## EXERCISE DETAILS
Recast every line of the rows below as a JSON list of strings, with one string per line and no blank lines. Leave the pictures out of the answer.

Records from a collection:
◆ ◆ ◆ ◆ ◆

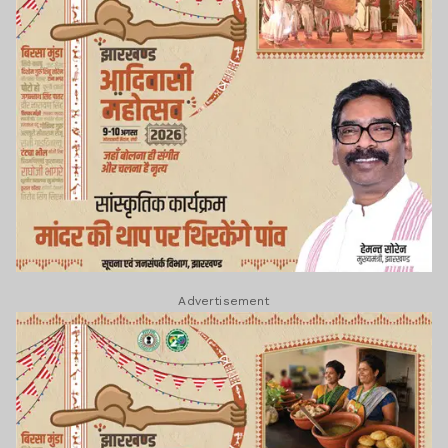
Advertisement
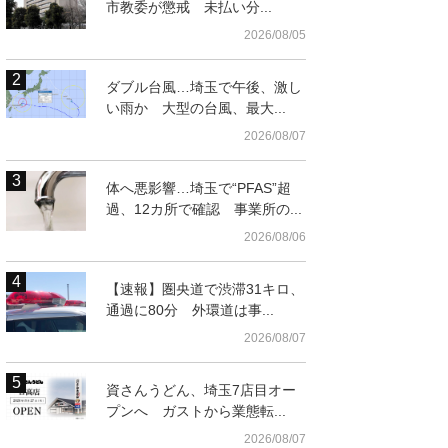
市教委が懲戒 未払い分...
2026/08/05
ダブル台風…埼玉で午後、激し
い雨か 大型の台風、最大...
2026/08/07
体へ悪影響…埼玉で“PFAS”超
過、12カ所で確認 事業所の...
t
2026/08/06
【速報】圏央道で渋滞31キロ、
通過に80分 外環道は事...
2026/08/07
資さんうどん、埼玉7店目オー
プンへ ガストから業態転...
2026/08/07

◆ ◆ ◆ ◆ ◆

## RESULT BELOW
[
  "Advertisement",
  "市教委が懲戒 未払い分...",
  "2026/08/05",
  "ダブル台風…埼玉で午後、激し",
  "い雨か 大型の台風、最大...",
  "2026/08/07",
  "体へ悪影響…埼玉で“PFAS”超",
  "過、12カ所で確認 事業所の...",
  "t",
  "2026/08/06",
  "【速報】圏央道で渋滞31キロ、",
  "通過に80分 外環道は事...",
  "2026/08/07",
  "資さんうどん、埼玉7店目オー",
  "プンへ ガストから業態転...",
  "2026/08/07"
]